MUSIC / End games: Nicholas Williams on the premiere of Mark-Anthony Turnage's Beckett-based saxophone concerto

There were two defining elements in Mark-Anthony Turnage's new concerto for soprano saxophone, premiered by the BBC Symphony Orchestra at the Royal Festival Hall, London, on Wednesday. One was the power and artistry of the work's soloist and dedicatee, Martin Robertson; the other was the guiding inspiration of a monologue of despair by Samuel Beckett.

Even so, literary enthusiasts might have searched in vain for the musical equivalent of the pregnant syllable and the meaningful silence. Your Rockaby was Turnage in full flood: a 25-minute orchestral sonata reflecting the experience of a batch of recent works and his powers of sustained argument. To an already augmented ensemble were added cimbalom and exotic percussion for the kind of hard-edged, shining tutti that Turnage has made his own.

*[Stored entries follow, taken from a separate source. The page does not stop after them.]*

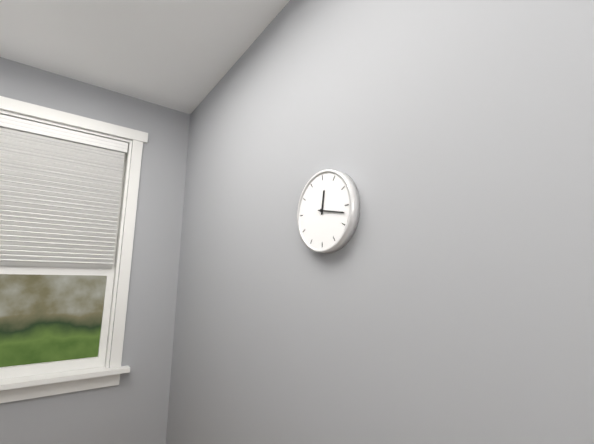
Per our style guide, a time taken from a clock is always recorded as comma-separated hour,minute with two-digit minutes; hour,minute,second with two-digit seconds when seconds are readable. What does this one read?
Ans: 12,17
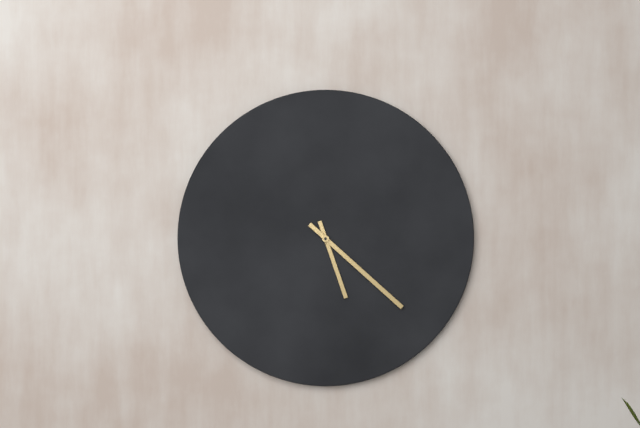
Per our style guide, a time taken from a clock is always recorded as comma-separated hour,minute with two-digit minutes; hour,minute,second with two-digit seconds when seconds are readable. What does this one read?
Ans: 5,22
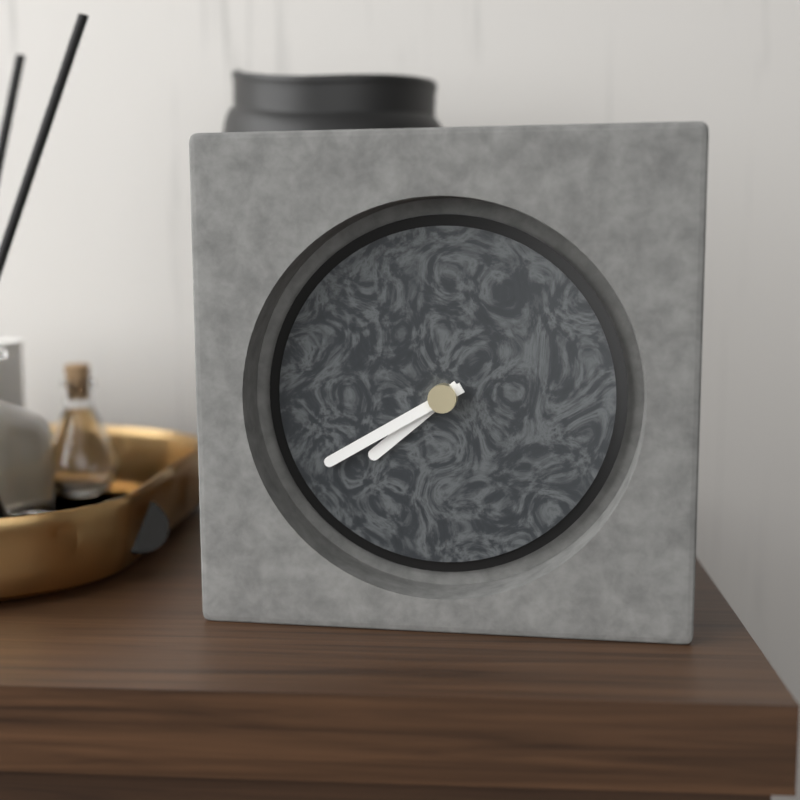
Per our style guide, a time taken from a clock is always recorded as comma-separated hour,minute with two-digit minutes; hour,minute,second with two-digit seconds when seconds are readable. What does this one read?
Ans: 7,40
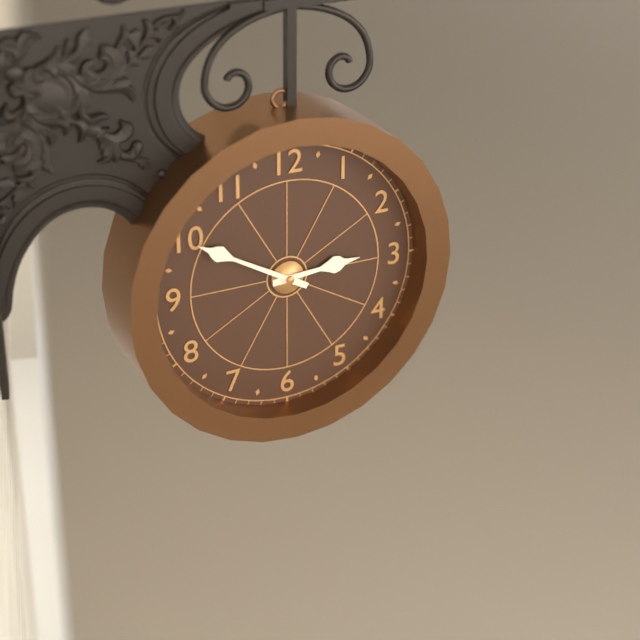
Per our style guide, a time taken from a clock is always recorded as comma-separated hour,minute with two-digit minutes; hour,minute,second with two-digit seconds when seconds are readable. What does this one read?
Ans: 2,50
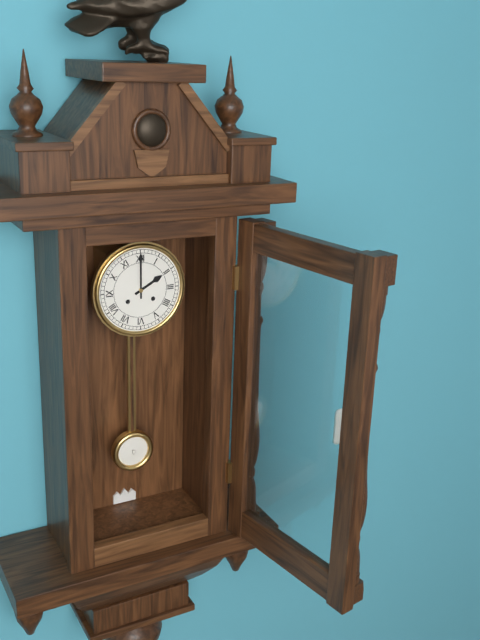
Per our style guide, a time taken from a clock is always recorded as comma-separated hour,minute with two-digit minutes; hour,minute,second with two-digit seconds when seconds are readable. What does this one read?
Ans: 2,00
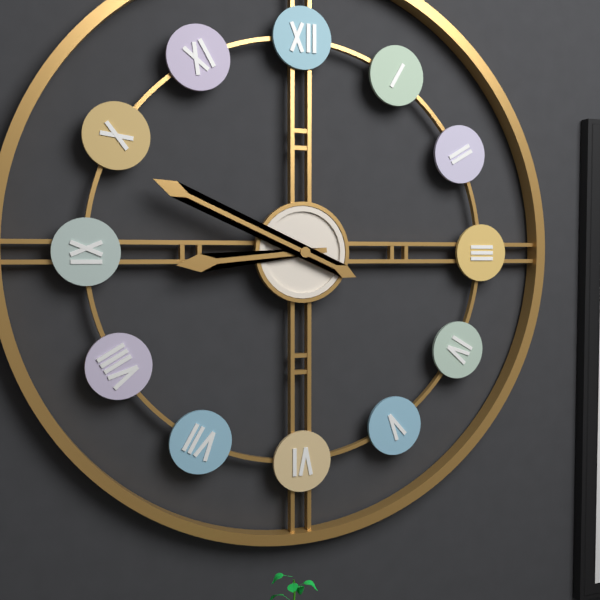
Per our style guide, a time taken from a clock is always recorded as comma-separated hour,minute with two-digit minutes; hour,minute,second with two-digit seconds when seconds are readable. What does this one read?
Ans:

Against this deluge the soloist came out fighting, uplifted and working ceaselessly in mad jazz patterns to stem the orchestral tide. Reticence, for Beckett, was the calculus of pain. For Turnage, here at least, every phrase appeared to mark a higher level of almost physical confrontation.

Except, that is, in the final lullaby, where upheaval gave way to blues melancholy and emptiness. Its bitter-sweet melody, tailored to display the best of Robertson's soaring cantilena, was a 'setting' of the opening of Beckett's text, in which an old woman quietly rocks herself to sleep - and death. How else, perhaps, to conclude such an essay in friction, where earlier on the soloist had ridden the orchestral storm of manic high drama shared with darkly brooding episodes?

Robertson's variety of attack and rich vibrato marked a player of distinction, surviving textures that seemed almost too sustained, overwrought if never overwritten. In the lullaby the conflict of opposites was reconciled in suspended tension. The literary source turned violence on its head, yet the sense remained of much that was left unspoken.

After the interval Vaughan Williams's A Sea Symphony, also in the safe hands of conductor Andrew Davis, explored a world of more positive assertions. Whereas the moments of Edwardian splendour in this piece build themselves, it is the work's original spiritual impulse that the performers must seek to renew on each acquaintance.

The acid test is the finale, a panoramic choral-orchestral fantasia on Walt Whitman's Passage to India, with an ecstatic duet for soprano and baritone soloists at its heart. For Amanda Roocroft and Thomas Hampson, two voices uniquely matched in timbre and resonance, this was an inspiring moment that surely reached out to listeners to Radio 3's live broadcast as well. Hampson, supported by a strong alto line from the BBC Symphony Chorus, had given depth and vision to the earlier slow movement, where the poet's vision of a 'vast similitude' was not always matched by similitudes of tempo.

But both players and singers found common cause in the rapt vision of eternity concluding the symphony. In 1910 Vaughan Williams could attain such Mahlerian serenity without compromise. For interest, compare it with the Sixth Symphony's epilogue, written two wars and three decades later. The mood is stoical, resigned; closer to Beckett in fact.